Apr 03, 2006 23:29
I tend not to post in here very much anymore. I've sort of grown apart from writing down my feelings exactly - lately, I feel like I'm complex enough that I would prefer to express myself through art, like my writing. Also, I'm aware that because I'm a teenager, most of my inner emotions and anguish are probably totally fabricated. I will not put my friends through my teen angst (for the most part). You're welcome.
But right now I just feel like there's something I have to say. Something that's finally not trivial.

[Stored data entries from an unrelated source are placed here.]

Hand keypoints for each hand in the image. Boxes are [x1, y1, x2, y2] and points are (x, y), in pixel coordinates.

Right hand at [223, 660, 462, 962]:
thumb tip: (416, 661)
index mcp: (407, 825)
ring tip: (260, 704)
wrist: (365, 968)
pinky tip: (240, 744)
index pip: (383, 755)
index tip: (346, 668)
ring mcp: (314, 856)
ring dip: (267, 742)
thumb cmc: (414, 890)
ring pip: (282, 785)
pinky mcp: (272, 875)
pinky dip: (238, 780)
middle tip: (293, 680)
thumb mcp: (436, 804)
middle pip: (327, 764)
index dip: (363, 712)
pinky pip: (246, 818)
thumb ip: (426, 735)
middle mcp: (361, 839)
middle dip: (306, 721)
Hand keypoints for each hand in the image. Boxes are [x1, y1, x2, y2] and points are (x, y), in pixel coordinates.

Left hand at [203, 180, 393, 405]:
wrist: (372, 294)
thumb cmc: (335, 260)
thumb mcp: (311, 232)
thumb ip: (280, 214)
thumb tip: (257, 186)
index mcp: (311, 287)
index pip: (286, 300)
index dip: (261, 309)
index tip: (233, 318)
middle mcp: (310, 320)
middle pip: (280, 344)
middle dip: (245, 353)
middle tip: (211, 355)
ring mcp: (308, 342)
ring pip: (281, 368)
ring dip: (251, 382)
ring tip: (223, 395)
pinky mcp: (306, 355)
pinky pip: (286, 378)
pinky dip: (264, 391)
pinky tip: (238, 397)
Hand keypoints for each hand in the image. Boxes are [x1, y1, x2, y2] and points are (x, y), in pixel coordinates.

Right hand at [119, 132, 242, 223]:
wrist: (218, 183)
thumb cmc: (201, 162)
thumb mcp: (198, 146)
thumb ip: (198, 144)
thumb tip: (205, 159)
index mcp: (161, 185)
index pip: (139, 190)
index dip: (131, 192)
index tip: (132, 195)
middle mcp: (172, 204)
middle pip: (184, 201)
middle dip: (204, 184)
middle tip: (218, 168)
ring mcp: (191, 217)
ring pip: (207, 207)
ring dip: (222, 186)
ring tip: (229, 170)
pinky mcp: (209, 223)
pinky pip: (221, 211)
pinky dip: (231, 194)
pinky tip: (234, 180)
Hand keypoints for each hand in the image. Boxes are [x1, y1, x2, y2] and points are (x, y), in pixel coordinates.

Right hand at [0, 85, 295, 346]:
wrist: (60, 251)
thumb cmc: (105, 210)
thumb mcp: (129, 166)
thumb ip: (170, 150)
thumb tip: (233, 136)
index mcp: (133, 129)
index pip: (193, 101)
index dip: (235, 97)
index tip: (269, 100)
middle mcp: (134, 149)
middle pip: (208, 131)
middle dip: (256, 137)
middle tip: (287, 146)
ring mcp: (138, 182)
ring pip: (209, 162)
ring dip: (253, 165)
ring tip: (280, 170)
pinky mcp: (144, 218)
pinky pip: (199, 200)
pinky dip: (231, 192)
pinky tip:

It's April the third. That means that exactly two months ago, Ashleigh Webster took her own life. Today, I felt like I was the only one in the world who woke up and cried because of that anniversary. I know that's not true; I know there have to be many others; I just feel so alone in this. Despite the way my brain knows that there are dozens of people who miss her just as much as I do, I'm ending this day the same way I started it: crying, because she's still gone. And people, even me probably, seem to forget her more and more every day. Her absence from us is measured in weeks, not years - but somehow, I've already grown so numb to the fact that my Ashleigh, my lifeline, is gone.
That's all I wanted to say, I guess. Sorry for being all depressing, for those of you who read this and for those of you who talked to me today. I tried to hide it, but it's hard. I miss her so much.